My reality is pretty much grounded in Singapore, and in the now. Theirs is split between Singapore and China, between the past and present.


My parents’ generation also bore more scars from Sars than mine did. I was eight when Sars struck in 2003. What a multi-week school closure meant to me then was more TV and play time. I don’t think the severity of the situation ever got to this Primary 2 kid, despite the many measures my school must have taken, of which I can only remember the regular temperature checks now.


My parents, on the other hand, had to scramble to find a caretaker for me when school closed, since we didn’t have a helper at home. Although my mum’s sister had also brought her family over to Singapore, she had two infants in their household to care for. As immigrant nuclear families, we could not rely on our extended family for help. My parents also did not have the immunity of naiveté I enjoyed in facing up to the silent killer.


Over lunch last weekend, I told my parents about the graphs I saw in the New York Times showing how the virus was about as infectious as Sars, but less lethal. My dad had no appetite for such talk.


Do you remember how long it took for Singapore to be declared Sars free then? He asked me. I said I didn’t. Many months, he told me (I checked later — it was three months).


This is going to be a long ride too, he added.


I see the virus outbreak as a serious problem being adequately managed in Singapore. But I think my parents see it as the start of another nightmare they remember too vividly. So much so that I find them sometimes interpreting facts to fortify their views. They think the recent mask shortage is due to the government stockpiling them to prepare for an impending large-scale virus outbreak. They think the government is telling people to wear masks only when ill, to mask the shortage of masks.


It doesn’t help that the chat groups on their phones are filled with ridiculous warnings about no-go zones in Singapore. I have even overheard them talk about steaming masks to reuse them. I generally treat online information on the virus as dubious until corroborated, but my parents don’t adopt such a high bar.


I have been trying to keep up my normal lifestyle as much as possible amidst the virus outbreak.

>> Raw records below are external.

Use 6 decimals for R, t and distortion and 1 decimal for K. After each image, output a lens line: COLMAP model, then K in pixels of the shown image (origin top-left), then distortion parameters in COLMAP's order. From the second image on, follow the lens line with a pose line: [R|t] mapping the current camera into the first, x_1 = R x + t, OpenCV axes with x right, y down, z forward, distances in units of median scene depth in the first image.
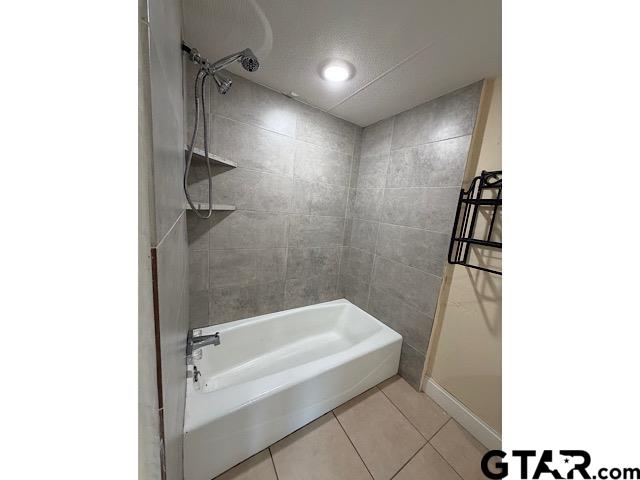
lens RADIAL K [[193.5, 0, 320.0], [0, 193.5, 240.0], [0, 0, 1]] dist [-0.000272, 0.000014]
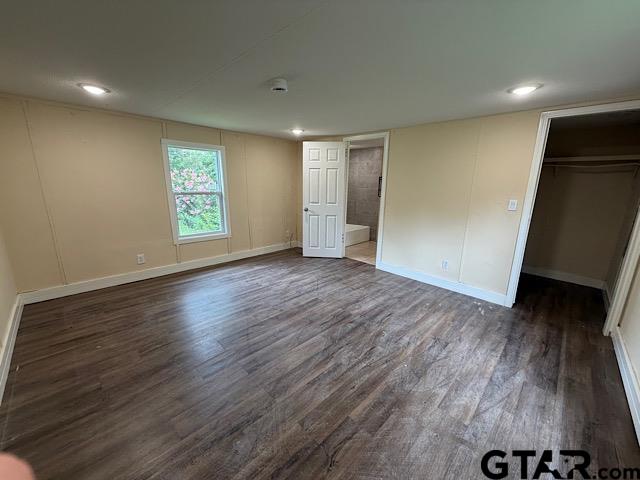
lens RADIAL K [[253.3, 0, 320.0], [0, 253.3, 240.0], [0, 0, 1]] dist [0.000412, 0.000076]
pose [[0.967079, -0.132492, 0.217267, -1.156325], [0.116349, 0.989518, 0.085540, 0.288355], [-0.226323, -0.057445, 0.972357, -2.558777]]
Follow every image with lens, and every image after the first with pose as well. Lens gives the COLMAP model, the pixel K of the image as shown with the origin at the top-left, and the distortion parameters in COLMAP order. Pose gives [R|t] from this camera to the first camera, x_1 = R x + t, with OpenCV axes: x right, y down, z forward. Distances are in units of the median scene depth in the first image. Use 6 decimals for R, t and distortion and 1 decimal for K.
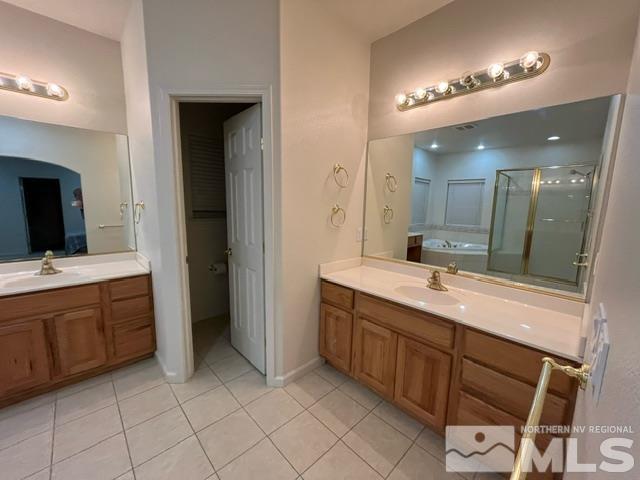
lens RADIAL K [[257.3, 0, 319.8], [0, 257.3, 240.3], [0, 0, 1]] dist [-0.000462, -0.001301]
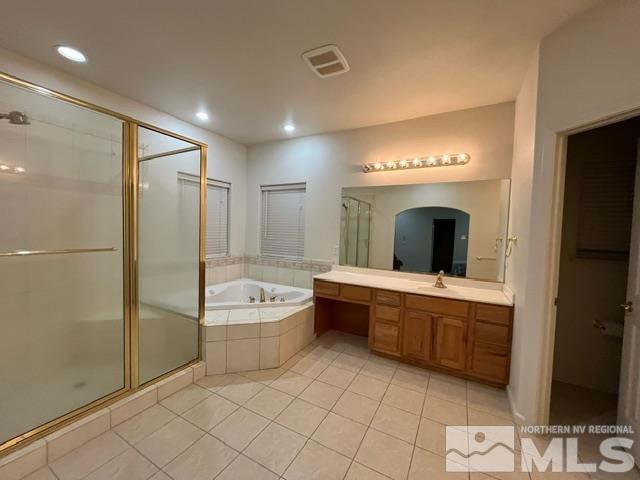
lens RADIAL K [[257.3, 0, 318.6], [0, 257.3, 240.4], [0, 0, 1]] dist [-0.000462, -0.001301]
pose [[0.297503, 0.029541, -0.954264, 0.088896], [-0.159647, 0.986987, -0.019218, 0.012382], [0.941278, 0.158063, 0.298348, -0.088129]]
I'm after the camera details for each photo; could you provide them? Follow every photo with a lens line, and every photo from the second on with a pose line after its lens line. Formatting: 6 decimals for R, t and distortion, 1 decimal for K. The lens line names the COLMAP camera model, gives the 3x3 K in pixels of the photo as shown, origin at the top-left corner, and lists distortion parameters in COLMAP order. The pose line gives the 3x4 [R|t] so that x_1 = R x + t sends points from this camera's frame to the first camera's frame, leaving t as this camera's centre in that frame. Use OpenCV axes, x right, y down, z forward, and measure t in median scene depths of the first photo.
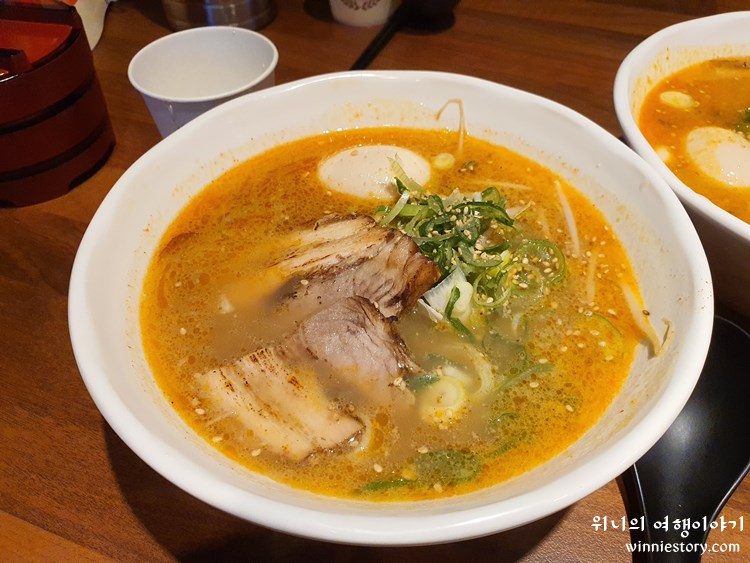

I heed the government’s call not to wear masks since I’m healthy, much to my parents’ ire. I make sure not to miss a step squeezing onto crowded school buses. I attend events I signed up for, so long as they are not cancelled.


I also don’t recall seeing any of my friends wearing masks preemptively. When we talk about the virus, we talk about our hopes of school getting cancelled. One friend shared how he was glad POFMA was in force to stop fake news. We talk about the virus as something that can’t really touch us. I wonder if we are being honest with ourselves.


It takes effort not to be influenced by fake news - or even the facts. We’ve seen the onset of increasingly awful developments – from the first imported case on Jan 23, first local case on Feb 4, first local case with no known links to previous cases on Feb 6 and a step-up from DORSCON Yellow to Orange a day later.


Life’s not the same with these facts. You can control your actions but the mind has, well, a mind of its own.


I now ponder about the air I breathe while on the train and buses. I wonder if I’ve breathed in a virus. I think of how the symptoms will only show up 14 days later. I notice people’s coughs, sniffs and sneezes.


I also wonder if at the end of the day, my parents’ fears, which I now think are irrational, will come true. If so, they will have the last laugh — although I think no one will be laughing by then.